The youngest of two children, Fredrick Dale Sheets was born in Los Angeles on April 26, 1929. His father, also Fredrick, was a purchasing agent for Cecil B. DeMille. When he was 7, his father died of alcohol abuse and his mother Florence raised her sons in his hometown of Salt Lake City.

Returning to Southern California, Sheets worked as a director of the Earl Carroll Theater in Hollywood, where live musicals and radio shows were produced, and then was hired at the fledgling television station KTTV to work in its promotion department.

“My starting salary was $ 37.50 per week at KTTV, but it felt like a king’s ransom because it meant I was getting into the TV industry. I knew I was on the ground floor of an exciting new business, ”he writes in his book.

His relationship with Wasserman continued until 1969, when Sheets started International Ventures Inc., a personal management company and television production house. At the same time, he spent two and a half years in the 1980s as Executive Vice President of Metromedia Television, whose flagship station was KTTV.

Sheets’ first customer was Tormé. As the singer’s career declined, he promoted Tormé’s skills as a jazz stylist and hired him to the Playboy Jazz Festival at the Hollywood Bowl and the Newport Jazz Festival. He also secured a contract with Tormé with Concord Records, where the rejuvenated singer has released dozens of albums and collaborated with pianist George Shearing on his way to winning two Grammy Awards.
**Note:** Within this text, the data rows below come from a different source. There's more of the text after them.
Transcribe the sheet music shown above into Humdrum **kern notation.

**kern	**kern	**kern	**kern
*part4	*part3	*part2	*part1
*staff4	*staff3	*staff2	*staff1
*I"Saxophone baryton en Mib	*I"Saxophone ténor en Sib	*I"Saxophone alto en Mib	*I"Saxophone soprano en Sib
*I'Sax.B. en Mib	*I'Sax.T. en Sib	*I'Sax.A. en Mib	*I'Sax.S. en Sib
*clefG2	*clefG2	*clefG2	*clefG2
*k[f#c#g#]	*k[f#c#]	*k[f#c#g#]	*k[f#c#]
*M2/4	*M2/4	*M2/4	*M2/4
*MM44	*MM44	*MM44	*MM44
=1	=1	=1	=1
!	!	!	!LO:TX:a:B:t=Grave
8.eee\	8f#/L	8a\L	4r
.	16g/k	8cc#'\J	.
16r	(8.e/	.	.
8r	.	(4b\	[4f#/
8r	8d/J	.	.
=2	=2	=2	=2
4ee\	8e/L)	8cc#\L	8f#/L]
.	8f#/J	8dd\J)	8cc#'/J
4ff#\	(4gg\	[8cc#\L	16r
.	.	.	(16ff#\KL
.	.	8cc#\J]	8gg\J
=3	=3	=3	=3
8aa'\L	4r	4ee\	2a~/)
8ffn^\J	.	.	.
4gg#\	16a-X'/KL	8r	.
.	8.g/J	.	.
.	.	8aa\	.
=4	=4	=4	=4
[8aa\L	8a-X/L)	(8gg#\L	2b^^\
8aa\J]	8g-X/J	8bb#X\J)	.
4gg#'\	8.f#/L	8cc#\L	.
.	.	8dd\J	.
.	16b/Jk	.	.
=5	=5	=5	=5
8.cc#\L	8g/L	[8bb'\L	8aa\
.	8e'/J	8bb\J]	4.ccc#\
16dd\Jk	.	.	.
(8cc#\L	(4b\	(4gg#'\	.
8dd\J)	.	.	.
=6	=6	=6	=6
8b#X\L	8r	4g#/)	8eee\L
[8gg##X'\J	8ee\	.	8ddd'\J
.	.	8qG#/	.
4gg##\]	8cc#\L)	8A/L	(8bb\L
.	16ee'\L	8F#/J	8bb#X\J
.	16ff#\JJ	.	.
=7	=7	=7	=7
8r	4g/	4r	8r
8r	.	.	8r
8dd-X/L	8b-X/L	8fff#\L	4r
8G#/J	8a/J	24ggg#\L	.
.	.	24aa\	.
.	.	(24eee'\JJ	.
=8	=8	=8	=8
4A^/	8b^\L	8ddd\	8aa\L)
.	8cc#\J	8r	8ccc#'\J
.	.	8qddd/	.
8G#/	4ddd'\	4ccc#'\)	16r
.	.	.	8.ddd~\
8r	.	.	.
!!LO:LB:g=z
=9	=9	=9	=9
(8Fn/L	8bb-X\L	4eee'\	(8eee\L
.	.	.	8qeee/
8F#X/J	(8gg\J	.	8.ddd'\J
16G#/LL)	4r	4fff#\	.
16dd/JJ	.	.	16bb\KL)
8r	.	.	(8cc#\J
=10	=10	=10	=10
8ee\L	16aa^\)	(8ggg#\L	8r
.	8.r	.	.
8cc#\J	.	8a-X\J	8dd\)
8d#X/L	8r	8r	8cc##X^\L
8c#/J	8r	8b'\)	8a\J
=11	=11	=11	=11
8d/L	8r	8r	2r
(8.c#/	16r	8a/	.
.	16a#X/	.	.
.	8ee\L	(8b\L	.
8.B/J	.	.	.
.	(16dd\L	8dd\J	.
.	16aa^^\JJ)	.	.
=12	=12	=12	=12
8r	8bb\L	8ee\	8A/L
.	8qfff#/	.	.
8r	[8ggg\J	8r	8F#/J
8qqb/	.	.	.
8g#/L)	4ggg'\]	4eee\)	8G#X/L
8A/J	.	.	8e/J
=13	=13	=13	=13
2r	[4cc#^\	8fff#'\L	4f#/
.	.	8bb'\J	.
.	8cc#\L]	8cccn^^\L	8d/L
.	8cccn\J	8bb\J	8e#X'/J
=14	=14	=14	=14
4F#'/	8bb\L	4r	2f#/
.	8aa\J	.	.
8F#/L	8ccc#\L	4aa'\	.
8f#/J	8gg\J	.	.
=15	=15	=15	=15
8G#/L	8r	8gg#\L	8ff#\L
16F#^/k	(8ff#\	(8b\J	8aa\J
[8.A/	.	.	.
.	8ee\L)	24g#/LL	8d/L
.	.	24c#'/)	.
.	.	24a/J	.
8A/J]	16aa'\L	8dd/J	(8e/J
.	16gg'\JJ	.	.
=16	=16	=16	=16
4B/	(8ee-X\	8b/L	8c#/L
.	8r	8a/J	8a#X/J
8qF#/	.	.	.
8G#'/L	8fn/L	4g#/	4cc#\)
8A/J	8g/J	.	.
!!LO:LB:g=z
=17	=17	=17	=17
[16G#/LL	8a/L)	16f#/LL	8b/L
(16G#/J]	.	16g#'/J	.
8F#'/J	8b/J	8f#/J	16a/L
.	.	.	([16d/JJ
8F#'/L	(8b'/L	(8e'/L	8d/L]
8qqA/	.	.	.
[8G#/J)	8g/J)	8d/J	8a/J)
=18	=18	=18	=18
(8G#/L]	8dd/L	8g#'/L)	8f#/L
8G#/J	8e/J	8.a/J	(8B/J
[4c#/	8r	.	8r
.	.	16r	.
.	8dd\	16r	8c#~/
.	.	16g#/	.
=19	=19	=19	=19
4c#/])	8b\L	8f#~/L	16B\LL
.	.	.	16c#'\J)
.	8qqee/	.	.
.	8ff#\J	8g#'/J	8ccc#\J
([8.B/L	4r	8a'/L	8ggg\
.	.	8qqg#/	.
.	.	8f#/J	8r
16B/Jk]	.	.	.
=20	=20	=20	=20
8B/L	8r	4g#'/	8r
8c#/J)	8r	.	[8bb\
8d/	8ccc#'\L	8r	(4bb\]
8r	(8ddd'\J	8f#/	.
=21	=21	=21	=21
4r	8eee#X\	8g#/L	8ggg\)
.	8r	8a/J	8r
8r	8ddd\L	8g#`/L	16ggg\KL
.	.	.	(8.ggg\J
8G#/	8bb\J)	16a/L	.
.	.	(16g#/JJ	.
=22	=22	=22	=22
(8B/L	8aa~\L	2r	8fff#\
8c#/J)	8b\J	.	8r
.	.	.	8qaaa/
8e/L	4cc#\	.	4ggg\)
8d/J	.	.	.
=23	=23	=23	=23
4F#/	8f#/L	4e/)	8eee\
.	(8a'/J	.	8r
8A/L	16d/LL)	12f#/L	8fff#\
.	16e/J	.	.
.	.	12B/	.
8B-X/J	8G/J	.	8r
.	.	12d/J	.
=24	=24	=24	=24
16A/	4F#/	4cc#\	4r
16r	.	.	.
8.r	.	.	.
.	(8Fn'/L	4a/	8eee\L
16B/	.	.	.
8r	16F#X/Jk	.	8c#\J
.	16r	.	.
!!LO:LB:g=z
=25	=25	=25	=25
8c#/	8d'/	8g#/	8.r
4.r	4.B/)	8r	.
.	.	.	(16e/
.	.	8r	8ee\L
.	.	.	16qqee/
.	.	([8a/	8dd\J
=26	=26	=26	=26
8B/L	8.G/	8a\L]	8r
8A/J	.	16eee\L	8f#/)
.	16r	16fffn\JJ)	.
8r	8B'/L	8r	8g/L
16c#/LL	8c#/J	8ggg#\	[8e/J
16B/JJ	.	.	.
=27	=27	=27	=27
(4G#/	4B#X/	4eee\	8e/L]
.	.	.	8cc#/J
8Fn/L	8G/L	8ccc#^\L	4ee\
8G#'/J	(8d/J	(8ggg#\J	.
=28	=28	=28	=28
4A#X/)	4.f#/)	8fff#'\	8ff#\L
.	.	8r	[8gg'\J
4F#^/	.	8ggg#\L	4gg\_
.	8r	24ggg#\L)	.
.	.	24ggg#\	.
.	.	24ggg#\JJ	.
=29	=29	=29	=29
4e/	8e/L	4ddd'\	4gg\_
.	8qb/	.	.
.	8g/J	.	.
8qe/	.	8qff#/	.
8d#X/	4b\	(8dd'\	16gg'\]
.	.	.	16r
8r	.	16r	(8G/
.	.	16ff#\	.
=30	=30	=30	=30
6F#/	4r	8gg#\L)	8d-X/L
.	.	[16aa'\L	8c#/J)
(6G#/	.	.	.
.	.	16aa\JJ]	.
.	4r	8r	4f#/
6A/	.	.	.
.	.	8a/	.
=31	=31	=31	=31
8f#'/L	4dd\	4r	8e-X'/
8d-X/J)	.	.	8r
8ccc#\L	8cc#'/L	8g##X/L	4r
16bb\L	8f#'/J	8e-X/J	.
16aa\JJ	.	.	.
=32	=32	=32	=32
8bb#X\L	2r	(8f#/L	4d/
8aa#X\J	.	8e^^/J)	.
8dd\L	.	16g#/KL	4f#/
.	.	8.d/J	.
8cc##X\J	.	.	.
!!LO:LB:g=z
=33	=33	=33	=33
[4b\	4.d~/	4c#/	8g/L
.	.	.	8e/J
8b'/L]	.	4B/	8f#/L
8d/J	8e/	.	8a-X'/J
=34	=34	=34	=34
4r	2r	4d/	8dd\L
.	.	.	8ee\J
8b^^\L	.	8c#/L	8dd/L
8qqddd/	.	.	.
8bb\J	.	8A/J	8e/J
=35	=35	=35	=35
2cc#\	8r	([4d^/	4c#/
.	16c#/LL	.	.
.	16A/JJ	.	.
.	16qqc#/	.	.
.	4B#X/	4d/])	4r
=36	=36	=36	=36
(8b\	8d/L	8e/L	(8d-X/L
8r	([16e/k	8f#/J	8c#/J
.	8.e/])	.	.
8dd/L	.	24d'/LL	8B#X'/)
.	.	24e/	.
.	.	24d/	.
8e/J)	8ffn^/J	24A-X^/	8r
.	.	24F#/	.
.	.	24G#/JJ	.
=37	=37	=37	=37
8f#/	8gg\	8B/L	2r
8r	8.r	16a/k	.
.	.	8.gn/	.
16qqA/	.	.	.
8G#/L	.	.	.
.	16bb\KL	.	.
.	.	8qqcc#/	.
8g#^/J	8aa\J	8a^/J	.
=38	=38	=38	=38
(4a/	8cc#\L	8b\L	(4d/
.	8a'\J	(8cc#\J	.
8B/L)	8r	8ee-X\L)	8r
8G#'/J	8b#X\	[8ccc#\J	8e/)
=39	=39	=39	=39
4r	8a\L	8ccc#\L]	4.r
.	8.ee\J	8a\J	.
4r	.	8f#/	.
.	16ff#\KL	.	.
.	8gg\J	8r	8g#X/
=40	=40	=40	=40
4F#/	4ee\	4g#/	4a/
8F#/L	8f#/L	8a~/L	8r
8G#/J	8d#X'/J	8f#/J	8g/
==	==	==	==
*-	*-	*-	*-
He was married to singer Anita Gordon from 1948 until their divorce in 1963 and to actress Joan Staley (Tank top, The Ghost and Mr. Chicken) from 1967 until his death in November 2019.

He and Staley led International Ventures, which represented other musical groups, including The Four Freshmen and Jack Jones, until 2018.

Survivors include her children, Linda, Patti, Vickie, Sherrye, Stephanie, Greg and Dina; nine grandchildren; and 25 great-grandchildren. In the face of the COVID-19 crisis, a celebration of life is planned this spring.